Es genügt nicht allein, die Flucht aus Ostpreußen überlebt zu haben

Herrn Rudolfs Vermächtnis
von Leonie Ossowski

Bewertet mit 4 Sternen

Historischer Hintergrund
Wolfskinder wurden am Ende des Zweiten Weltkriegs Kinder genannt, die sich auf der Flucht aus Ostpreußen allein durchschlagen mussten, nachdem ihre Mütter gestorben oder von ihnen getrennt worden waren. Über die Ereignisse während des Vormarschs der Roten Armee auf dem Weg nach Westen wurde jahrzentelang geschwiegen. Die Überlebenden fühlten sich verpflichtet, erleichtert zu sein, dass sie selbst wenigstens überlebt hatten. Erst nach der Jahrtausenwende gelangte in Deutschland durch eine Reihe von Büchern aus der Feder der Kinder dieser bis dahin vergessenen Generation ins Bewusstsein der Öffentlichkeit, dass die Überlebenden die schrecklichen Ereignisse, die sie als Kinder auf der Flucht erleben mussten, im Alter nicht mehr länger verdrängen konnten.

Inhalt
Schon ehe das Thema Wolfskinder im Mittelpunkt von Fernsehdokumentationen stand, erzählte Leonie Ossowski bereits vom betagten Herrn Rudolf, der fünfzig Jahre nach der Flucht aus dem Osten durch ein raffiniert formuliertes Testament fünf dieser vergessenen Kinder wieder zusammen an einen Tisch bringen will.

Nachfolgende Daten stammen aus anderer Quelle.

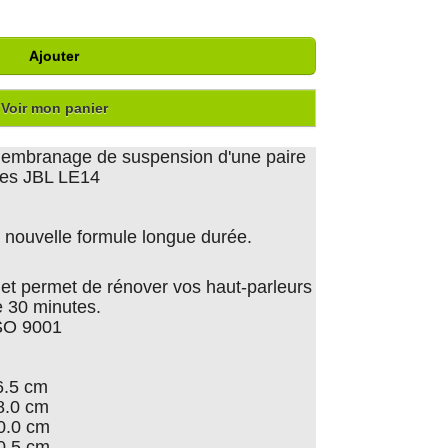
Ajouter
Voir mon panier
emembranage de suspension d'une paire
ntes JBL LE14
nouvelle formule longue durée.
er et permet de rénover vos haut-parleurs
 30 minutes.
ISO 9001
6.5 cm
8.0 cm
0.0 cm
0.5 cm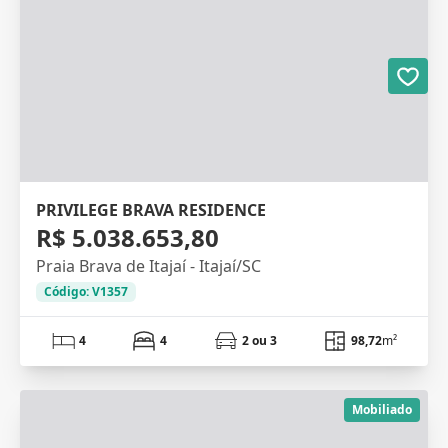
PRIVILEGE BRAVA RESIDENCE
R$ 5.038.653,80
Praia Brava de Itajaí - Itajaí/SC
Código: V1357
4
4
2 ou 3
98,72
m²
Mobiliado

Es sind vier Geschwister und deren Cousin Thomas, Rudolfs Adoptivsohn. Während andere sich nicht scheuten, unter elternlosen Kinder gezielt nach einem kräftigen Jungen zu fragen, der im Betrieb mit anpackt, entschied sich Rudolf damals für den sensiblen Thomas, wohl weil er spürte, dass der Junge eine Familie nötiger brauchte als andere Waisen. Als Rudolf in den folgenden Jahren das Unternehmen seines Schwiegervaters aufbaute, wird er im Geheimen doch damit gehadert haben, dass Thomas keine Qualitäten als Nachfolger in der väterlichen Firma entwickelte. Nach Rudolfs Tod lässt sich nun nicht mehr verbergen, dass Thomas die traumatischen Erlebnisse im Winter 1944 nicht ohne therapeutische Hilfe verarbeiten kann. Jeder der vier in Deutschland gebliebenen Geschwister sieht sich als Opfer und hadert unversöhnlich mit der vermeintlichen Schuld der anderen am Tod der Mutter. Wären die anderen nicht dagewesen, wäre die Mutter sicher nicht verhungert. Die Älteren hatten sich bisher darauf versteift, dass Stefan, der als Fünfjähriger von einem Onkel in Kanada adoptiert wurde, es von ihnen allen am besten getroffen hätte. Stefan dagegen, der sich an seine ersten Lebensjahre nicht mehr erinnern kann, fühlt sich um seine Kindheit betrogen. Stefan glaubt eine Weile sogar, er sei ein Findelkind. Dass auch Stefan leidet, gestehen sich die vier anderen nur widerwillig ein. Ute, Lotte und Kurt sind mit ihren fast 60 Jahren noch immer so stark von Ängsten und Zwängen gesteuert, dass selbst der gutwilligste Ehepartner mit ihnen an die Grenzen seiner Geduld gerät. Was damals auf der Flucht genau passierte, können die Geschwister nur gemeinsam aus ihren Erinnerungen wie ein Puzzle zusammenfügen.

Fazit
Leonie Ossowskis Romane sind so lebendig erzählt und bei aller Tragik voller skurriler Anekdoten, als hätte sie ihre Geschichten selbst erlebt oder sie zumindest von den Beteiligten erzählt bekommen. Die Geschichte des Herrn Rudolf soll auf realen Ereignissen beruhen. Der unversöhnliche Tunnelblick von Ossowksi Figuren, allein auf das konzentriert, was ihnen selbst widerfahren ist, verursacht beim Lesen eine Gänsehaut. Gewaltsame Todesfälle und Vergewaltigungen werden in "Herrn Rudolfs Vermächtnis" klar und drastisch geschildert. Die Autorin ordnet jeder ihrer Figuren eine klar abgegrenzte psychische Störung zu. Diese Zuschreibung von Krankheitsbildern behindert m. A. nach eigene Schlüsse der Leser aus dem Verlauf der Handlung. Dass eine Traumatisierung in der Kindheit im späteren Leben die Partnerschaft und das Übernehmen der Elternrolle belasten wird, wäre Ossowskis Lesern auch ohne die Übererklärung deutlich geworden. Leonie Ossowksi bearbeitet als eine von wenigen Autorinnen das Schicksal der Wolfskinder im Roman. Das ist ihr - mit der genannten Einschränkung - eindrucksvoll gelungen.